Acquirers will probably be major oil companies that are having a tough time increasing production, such as Europe’s Royal Dutch Shell Plc and Total SA, Harper said. Potential takeover targets would include independent exploration and production companies like Ultra Petroleum Corp, EnCana Corp, and Range Resources Corp, he said.
XTO’s output jumped 23 per cent to the equivalent of 2.95 billion cubic feet of gas a day after a $4.2 billion acquisition spree last year that included Hunt Petroleum Corp. The company reported proved reserves equivalent to almost 13.9 trillion cubic feet of gas at the end of last year.
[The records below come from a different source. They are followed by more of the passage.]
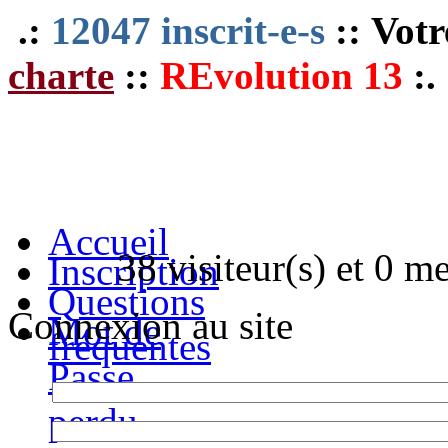
.:
12047 inscrit-e-s
:: Votr
charte
::
REvolution 13
:.
Accueil
38 visiteur(s) et 0 m
Inscription
Questions
Connexion au site
Mot de
fréquentes
Passe
perdu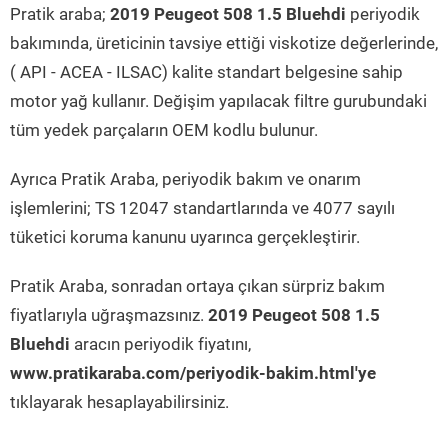
Pratik araba;
2019 Peugeot 508 1.5 Bluehdi
periyodik
bakımında, üreticinin tavsiye ettiği viskotize değerlerinde,
( API - ACEA - ILSAC) kalite standart belgesine sahip
motor yağ kullanır. Değişim yapılacak filtre gurubundaki
tüm yedek parçaların OEM kodlu bulunur.
Ayrıca Pratik Araba, periyodik bakım ve onarım
işlemlerini; TS 12047 standartlarında ve 4077 sayılı
tüketici koruma kanunu uyarınca gerçekleştirir.
Pratik Araba, sonradan ortaya çıkan sürpriz bakım
fiyatlarıyla uğraşmazsınız.
2019 Peugeot 508 1.5
Bluehdi
aracın periyodik fiyatını,
www.pratikaraba.com/periyodik-bakim.html'ye
tıklayarak hesaplayabilirsiniz.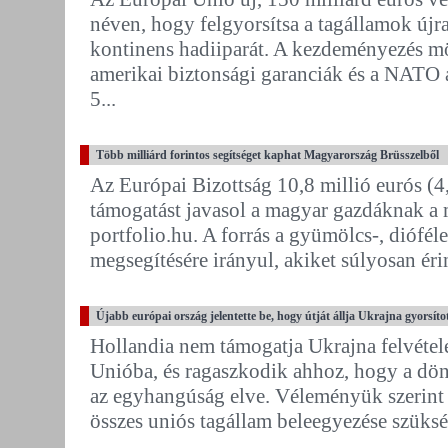
néven, hogy felgyorsítsa a tagállamok újr
kontinens hadiiparát. A kezdeményezés m
amerikai biztonsági garanciák és a NATO 
5...
Több milliárd forintos segítséget kaphat Magyarország Brüsszelből
Az Európai Bizottság 10,8 millió eurós (4,
támogatást javasol a magyar gazdáknak a m
portfolio.hu. A forrás a gyümölcs-, diófél
megsegítésére irányul, akiket súlyosan érin
Újabb európai ország jelentette be, hogy útját állja Ukrajna gyorsít
Hollandia nem támogatja Ukrajna felvételé
Unióba, és ragaszkodik ahhoz, hogy a dö
az egyhangúság elve. Véleményük szerint 
összes uniós tagállam beleegyezése szükség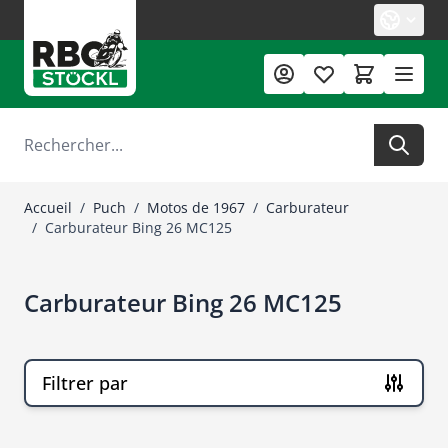
Allez au contenu
Rechercher
Accueil
/
Puch
/
Motos de 1967
/
Carburateur
/
Carburateur Bing 26 MC125
Carburateur Bing 26 MC125
Filtrer par
Passer à la liste des produits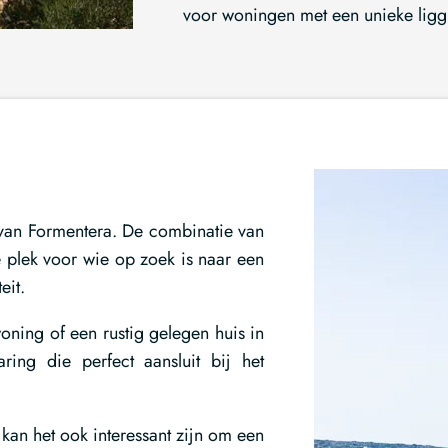
voor woningen met een unieke liggi
 van Formentera. De combinatie van
le plek voor wie op zoek is naar een
eit.
oning of een rustig gelegen huis in
ing die perfect aansluit bij het
 kan het ook interessant zijn om een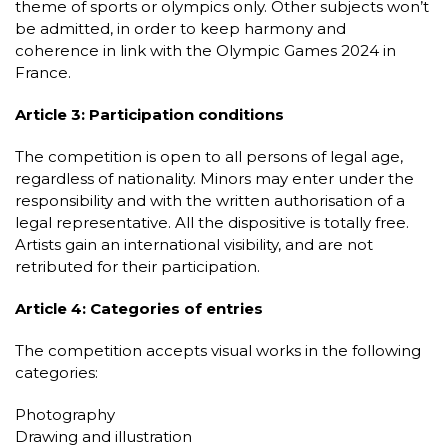
theme of sports or olympics only. Other subjects won’t
be admitted, in order to keep harmony and
coherence in link with the Olympic Games 2024 in
France.
Article 3: Participation conditions
The competition is open to all persons of legal age,
regardless of nationality. Minors may enter under the
responsibility and with the written authorisation of a
legal representative. All the dispositive is totally free.
Artists gain an international visibility, and are not
retributed for their participation.
Article 4: Categories of entries
The competition accepts visual works in the following
categories:
Photography
Drawing and illustration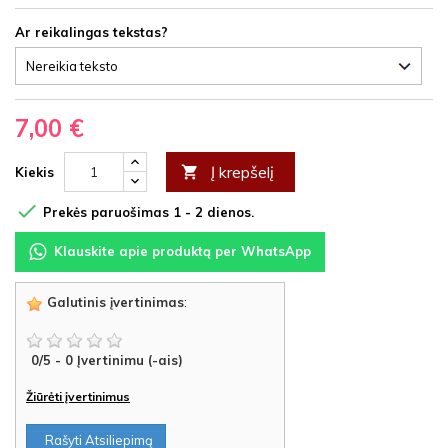
Ar reikalingas tekstas?
7,00 €
Į krepšelį

Kiekis

Prekės paruošimas 1 - 2 dienos.
Klauskite apie produktą per WhatsApp
Galutinis įvertinimas
:
0
/
5
-
0
Įvertinimu (-ais)
Žiūrėti įvertinimus
Rašyti Atsiliepimą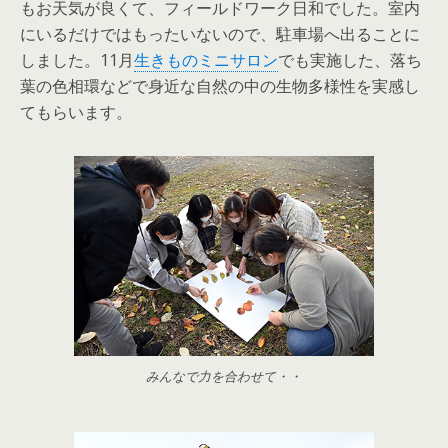
もお天気が良くて、フィールドワーク日和でした。室内
にいるだけではもったいないので、駐車場へ出ることに
しました。11月
生きものミニサロン
でも実施した、落ち
葉の色相環などで身近な自然の中の生物多様性を実感し
てもらいます。
みんなで力を合わせて・・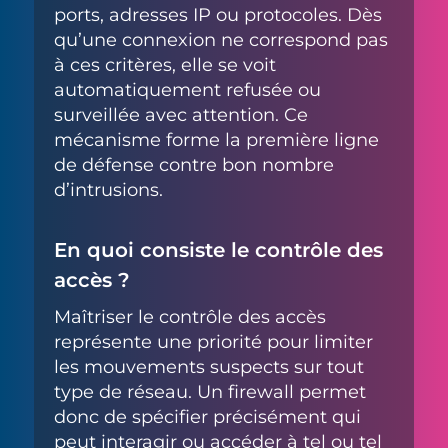
ports, adresses IP ou protocoles. Dès
qu’une connexion ne correspond pas
à ces critères, elle se voit
automatiquement refusée ou
surveillée avec attention. Ce
mécanisme forme la première ligne
de défense contre bon nombre
d’intrusions.
En quoi consiste le contrôle des
accès ?
Maîtriser le contrôle des accès
représente une priorité pour limiter
les mouvements suspects sur tout
type de réseau. Un firewall permet
donc de spécifier précisément qui
peut interagir ou accéder à tel ou tel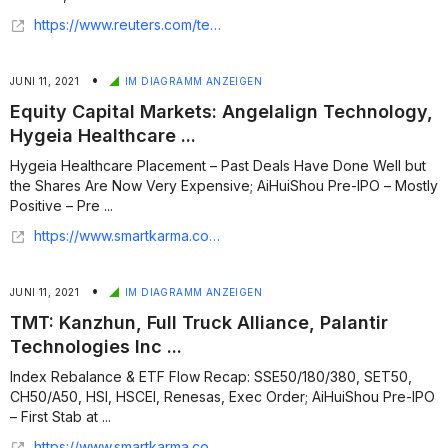
https://www.reuters.com/technology/used-electronics-trading-platform-aihuishou-raise-up-1-bln-us-ipo-sources-2021-04-18/
•
JUNI 11, 2021
IM DIAGRAMM ANZEIGEN
Equity Capital Markets: Angelalign Technology,
Hygeia Healthcare ...
Hygeia Healthcare Placement – Past Deals Have Done Well but
the Shares Are Now Very Expensive; AiHuiShou Pre-IPO – Mostly
Positive – Pre ...
https://www.smartkarma.com/home/daily-briefs/equity-capital-markets-angelalign-technology-hygeia-healthcare-group-aihuishou-lotte-corporation-betta-pharmaceuticals-wm-tech-corporation-enjin-and-more/
•
JUNI 11, 2021
IM DIAGRAMM ANZEIGEN
TMT: Kanzhun, Full Truck Alliance, Palantir
Technologies Inc ...
Index Rebalance & ETF Flow Recap: SSE50/180/380, SET50,
CH50/A50, HSI, HSCEI, Renesas, Exec Order; AiHuiShou Pre-IPO
– First Stab at ...
https://www.smartkarma.com/home/daily-briefs/tmt-kanzhun-full-truck-alliance-palantir-technologies-inc-renesas-electronics-aihuishou-and-more/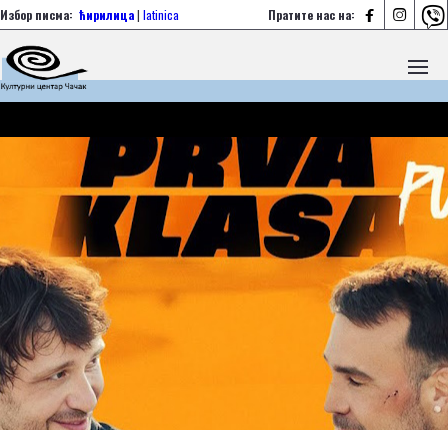



Избор писма:
ћирилица
|
latinica
Пратите нас на: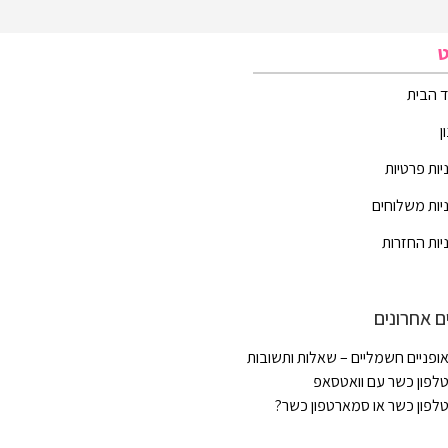
ט
 הבית
ן
יות פרטיות
יות משלוחים
יות החזרות
ם אחרונים
ופניים חשמליים – שאלות ותשובות
לפון כשר עם וואטסאפ
לפון כשר או סמארטפון כשר?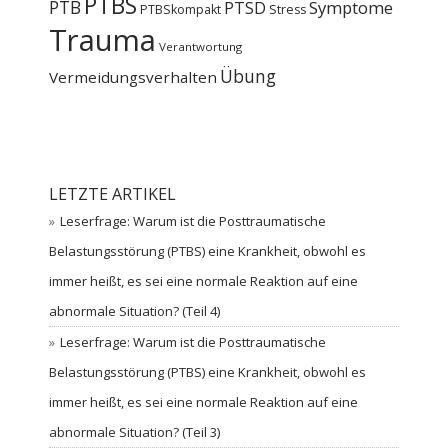
PTBS
PTB
PTSD
Symptome
PTBSkompakt
Stress
Trauma
Verantwortung
Übung
Vermeidungsverhalten
LETZTE ARTIKEL
Leserfrage: Warum ist die Posttraumatische
Belastungsstörung (PTBS) eine Krankheit, obwohl es
immer heißt, es sei eine normale Reaktion auf eine
abnormale Situation? (Teil 4)
Leserfrage: Warum ist die Posttraumatische
Belastungsstörung (PTBS) eine Krankheit, obwohl es
immer heißt, es sei eine normale Reaktion auf eine
abnormale Situation? (Teil 3)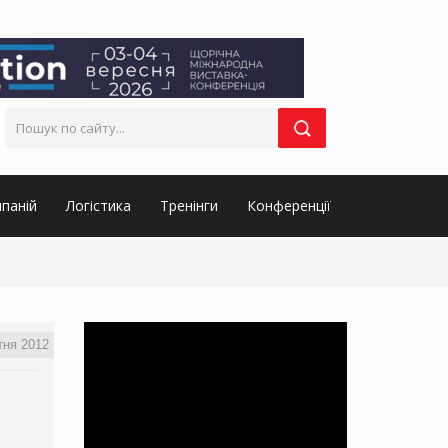
паній
Логістика
Тренінги
Конференції
тня 2012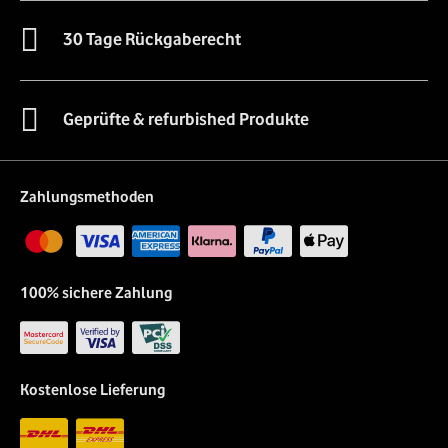
30 Tage Rückgaberecht
Geprüfte & refurbished Produkte
Zahlungsmethoden
100% sichere Zahlung
Kostenlose Lieferung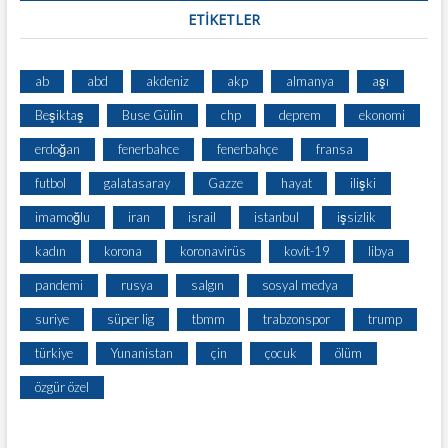
ETİKETLER
ab
abd
akdeniz
akp
almanya
aşı
Beşiktaş
Buse Gülin
chp
deprem
ekonomi
erdoğan
fenerbahce
fenerbahçe
fransa
futbol
galatasaray
Gazze
hayat
ilişki
imamoğlu
iran
israil
istanbul
işsizlik
kadın
korona
koronavirüs
kovit-19
libya
pandemi
rusya
salgın
sosyal medya
suriye
süper lig
tbmm
trabzonspor
trump
türkiye
Yunanistan
çin
çocuk
ölüm
özgür özel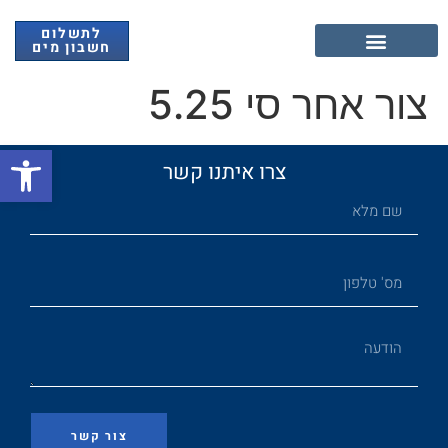
לתשלום
חשבון מים
אנרגיה מתחדשת
צור אחר סי 5.25
פתח
צרו איתנו קשר
צור קשר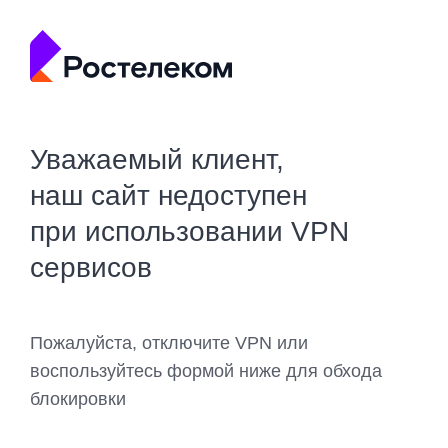
Уважаемый клиент,
наш сайт недоступен
при использовании VPN
сервисов
Пожалуйста, отключите VPN или
воспользуйтесь формой ниже для обхода
блокировки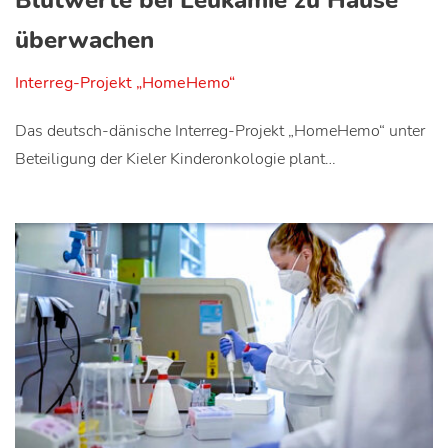
überwachen
Interreg-Projekt „HomeHemo“
Das deutsch-dänische Interreg-Projekt „HomeHemo“ unter
Beteiligung der Kieler Kinderonkologie plant…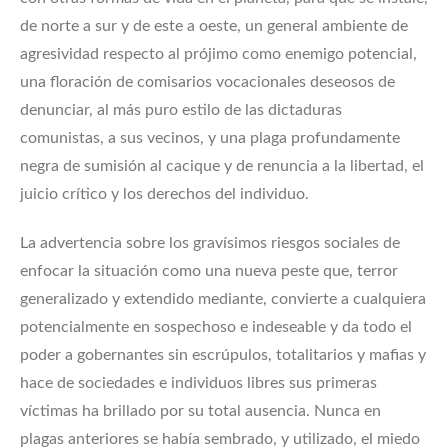
de norte a sur y de este a oeste, un general ambiente de
agresividad respecto al prójimo como enemigo potencial,
una floración de comisarios vocacionales deseosos de
denunciar, al más puro estilo de las dictaduras
comunistas, a sus vecinos, y una plaga profundamente
negra de sumisión al cacique y de renuncia a la libertad, el
juicio crítico y los derechos del individuo.
La advertencia sobre los gravísimos riesgos sociales de
enfocar la situación como una nueva peste que, terror
generalizado y extendido mediante, convierte a cualquiera
potencialmente en sospechoso e indeseable y da todo el
poder a gobernantes sin escrúpulos, totalitarios y mafias y
hace de sociedades e individuos libres sus primeras
víctimas ha brillado por su total ausencia. Nunca en
plagas anteriores se había sembrado, y utilizado, el miedo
Including reserves not yet proved, XTO has an estimated 45 trillion cubic feet of gas equivalent, according to Monday’s statement.
“There very little in the way of really good reserves out there,” said Stephen Leeb, who manages $175 million as president of Leeb Capital Management in New York. “If you want reserves you can count on, you really have to buy domestic reserves, or reserves in countries that are, you know, trustworthy, and XTO has a lot of wonderful domestic reserves, especially, I think, in the gas area.”
Including all reserves, not just proved, Exxon is paying $5.47 per barrel of oil equivalent in reserves, Chief Executive Officer Rex Tillerson told reporters on a conference call.
XTO extracts gas from the Barnett Shale region of Texas, the largest so-called unconventional gas field in the US, and is drilling in the Bakken Shale in North Dakota, where oil is trapped between shale beds in rock resembling concrete.
The company is doubling its drilling in the Marcellus Shale, a gas-bearing formation that stretches through parts of Pennsylvania, New York and West Virginia. Shale developments, where rock formations are fractured and injected with water, sand and chemicals to release trapped gas, drove a jump in US gas production last year.